Data to examine

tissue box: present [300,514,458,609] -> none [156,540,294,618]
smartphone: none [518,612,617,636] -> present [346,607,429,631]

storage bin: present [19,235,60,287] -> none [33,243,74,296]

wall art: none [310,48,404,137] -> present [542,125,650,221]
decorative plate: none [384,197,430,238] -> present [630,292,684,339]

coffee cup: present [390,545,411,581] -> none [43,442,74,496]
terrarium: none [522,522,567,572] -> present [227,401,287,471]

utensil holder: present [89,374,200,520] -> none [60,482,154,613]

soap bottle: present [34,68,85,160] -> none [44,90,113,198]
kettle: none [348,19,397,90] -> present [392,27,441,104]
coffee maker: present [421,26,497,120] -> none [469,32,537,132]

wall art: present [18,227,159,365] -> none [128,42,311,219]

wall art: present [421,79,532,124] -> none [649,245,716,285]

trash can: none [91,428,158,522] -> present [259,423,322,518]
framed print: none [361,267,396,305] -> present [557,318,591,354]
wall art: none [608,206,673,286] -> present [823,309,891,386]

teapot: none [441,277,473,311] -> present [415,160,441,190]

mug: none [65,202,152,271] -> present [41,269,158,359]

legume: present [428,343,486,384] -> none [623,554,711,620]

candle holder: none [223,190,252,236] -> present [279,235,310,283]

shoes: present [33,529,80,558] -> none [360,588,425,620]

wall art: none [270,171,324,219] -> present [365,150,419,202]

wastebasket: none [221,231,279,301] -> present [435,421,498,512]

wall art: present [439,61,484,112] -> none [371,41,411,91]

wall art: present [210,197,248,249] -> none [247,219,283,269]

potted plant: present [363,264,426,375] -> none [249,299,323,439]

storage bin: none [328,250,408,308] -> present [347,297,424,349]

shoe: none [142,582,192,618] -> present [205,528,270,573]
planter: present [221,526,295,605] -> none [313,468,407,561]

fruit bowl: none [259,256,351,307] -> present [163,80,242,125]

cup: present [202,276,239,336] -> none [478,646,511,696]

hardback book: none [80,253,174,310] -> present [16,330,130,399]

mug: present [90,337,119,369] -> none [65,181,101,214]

Your objective
Look above for the line holding "wall art: present [18,227,159,365]" and the line holding "wall art: none [270,171,324,219]". Retype both, and every line between them, word for word and nothing else.

Response to the task
wall art: present [18,227,159,365] -> none [128,42,311,219]

wall art: present [421,79,532,124] -> none [649,245,716,285]

trash can: none [91,428,158,522] -> present [259,423,322,518]
framed print: none [361,267,396,305] -> present [557,318,591,354]
wall art: none [608,206,673,286] -> present [823,309,891,386]

teapot: none [441,277,473,311] -> present [415,160,441,190]

mug: none [65,202,152,271] -> present [41,269,158,359]

legume: present [428,343,486,384] -> none [623,554,711,620]

candle holder: none [223,190,252,236] -> present [279,235,310,283]

shoes: present [33,529,80,558] -> none [360,588,425,620]

wall art: none [270,171,324,219] -> present [365,150,419,202]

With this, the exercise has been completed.